● **SUPPLIED ENTRIES**:

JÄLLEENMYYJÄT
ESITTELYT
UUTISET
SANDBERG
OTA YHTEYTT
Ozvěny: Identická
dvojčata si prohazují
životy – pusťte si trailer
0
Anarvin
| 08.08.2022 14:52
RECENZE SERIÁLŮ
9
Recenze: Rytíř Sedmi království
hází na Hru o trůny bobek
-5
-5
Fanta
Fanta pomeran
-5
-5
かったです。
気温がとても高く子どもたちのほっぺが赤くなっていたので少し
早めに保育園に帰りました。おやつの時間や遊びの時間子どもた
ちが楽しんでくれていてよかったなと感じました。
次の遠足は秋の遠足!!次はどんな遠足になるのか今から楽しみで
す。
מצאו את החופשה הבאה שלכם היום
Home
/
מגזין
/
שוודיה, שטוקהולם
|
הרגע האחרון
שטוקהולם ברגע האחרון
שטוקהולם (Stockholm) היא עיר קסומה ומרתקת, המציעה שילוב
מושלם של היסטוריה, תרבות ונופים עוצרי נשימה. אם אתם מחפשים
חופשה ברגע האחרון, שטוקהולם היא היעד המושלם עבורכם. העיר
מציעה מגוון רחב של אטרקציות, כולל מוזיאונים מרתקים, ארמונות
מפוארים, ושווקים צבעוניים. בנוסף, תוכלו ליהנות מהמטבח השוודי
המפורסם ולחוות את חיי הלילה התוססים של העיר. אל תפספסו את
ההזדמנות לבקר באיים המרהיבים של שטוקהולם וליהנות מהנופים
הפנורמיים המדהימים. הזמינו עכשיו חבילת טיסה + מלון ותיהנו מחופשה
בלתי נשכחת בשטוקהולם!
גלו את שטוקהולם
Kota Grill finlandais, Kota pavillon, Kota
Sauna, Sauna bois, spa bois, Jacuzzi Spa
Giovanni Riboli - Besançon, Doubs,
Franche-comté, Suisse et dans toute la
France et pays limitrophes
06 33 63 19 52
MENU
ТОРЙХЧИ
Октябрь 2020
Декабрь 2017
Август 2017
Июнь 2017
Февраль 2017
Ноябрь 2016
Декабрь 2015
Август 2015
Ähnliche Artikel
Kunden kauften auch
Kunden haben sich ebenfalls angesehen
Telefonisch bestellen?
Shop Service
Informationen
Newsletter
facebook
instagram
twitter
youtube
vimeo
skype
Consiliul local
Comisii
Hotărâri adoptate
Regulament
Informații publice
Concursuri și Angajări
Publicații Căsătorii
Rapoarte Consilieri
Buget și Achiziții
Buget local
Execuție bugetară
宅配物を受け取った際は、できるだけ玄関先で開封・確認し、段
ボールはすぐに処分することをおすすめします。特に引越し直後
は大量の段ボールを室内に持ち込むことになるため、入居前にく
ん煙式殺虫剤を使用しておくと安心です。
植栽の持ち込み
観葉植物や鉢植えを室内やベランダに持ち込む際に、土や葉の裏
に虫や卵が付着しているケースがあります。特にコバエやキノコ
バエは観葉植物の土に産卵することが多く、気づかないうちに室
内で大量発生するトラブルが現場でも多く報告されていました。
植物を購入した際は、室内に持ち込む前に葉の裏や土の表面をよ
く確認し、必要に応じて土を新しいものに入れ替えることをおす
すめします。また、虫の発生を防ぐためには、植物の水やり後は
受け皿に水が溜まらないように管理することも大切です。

---

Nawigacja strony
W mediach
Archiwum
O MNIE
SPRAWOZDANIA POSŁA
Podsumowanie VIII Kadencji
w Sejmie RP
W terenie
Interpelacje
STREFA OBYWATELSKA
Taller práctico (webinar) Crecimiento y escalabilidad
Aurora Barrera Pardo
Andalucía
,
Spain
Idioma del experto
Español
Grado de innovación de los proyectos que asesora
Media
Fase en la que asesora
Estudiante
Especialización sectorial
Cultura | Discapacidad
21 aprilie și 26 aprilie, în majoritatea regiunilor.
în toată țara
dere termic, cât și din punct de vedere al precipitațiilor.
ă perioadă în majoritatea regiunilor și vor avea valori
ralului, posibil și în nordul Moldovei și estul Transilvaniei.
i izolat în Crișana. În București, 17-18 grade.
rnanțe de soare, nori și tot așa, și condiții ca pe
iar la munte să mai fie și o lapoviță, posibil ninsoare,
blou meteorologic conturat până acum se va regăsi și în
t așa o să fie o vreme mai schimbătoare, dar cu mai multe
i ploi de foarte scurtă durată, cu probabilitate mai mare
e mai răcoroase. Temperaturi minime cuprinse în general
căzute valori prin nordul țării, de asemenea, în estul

● **TASK PROMPT**: Extract from the records above the lines from the one containing "JÄLLEENMYYJÄT" to the one containing "חופשה ברגע האחרון, שטוקהולם", both lines included, exactly as they appear and with nothing else.

● **REPLY**:
JÄLLEENMYYJÄT
ESITTELYT
UUTISET
SANDBERG
OTA YHTEYTT
Ozvěny: Identická
dvojčata si prohazují
životy – pusťte si trailer
0
Anarvin
| 08.08.2022 14:52
RECENZE SERIÁLŮ
9
Recenze: Rytíř Sedmi království
hází na Hru o trůny bobek
-5
-5
Fanta
Fanta pomeran
-5
-5
かったです。
気温がとても高く子どもたちのほっぺが赤くなっていたので少し
早めに保育園に帰りました。おやつの時間や遊びの時間子どもた
ちが楽しんでくれていてよかったなと感じました。
次の遠足は秋の遠足!!次はどんな遠足になるのか今から楽しみで
す。
מצאו את החופשה הבאה שלכם היום
Home
/
מגזין
/
שוודיה, שטוקהולם
|
הרגע האחרון
שטוקהולם ברגע האחרון
שטוקהולם (Stockholm) היא עיר קסומה ומרתקת, המציעה שילוב
מושלם של היסטוריה, תרבות ונופים עוצרי נשימה. אם אתם מחפשים
חופשה ברגע האחרון, שטוקהולם היא היעד המושלם עבורכם. העיר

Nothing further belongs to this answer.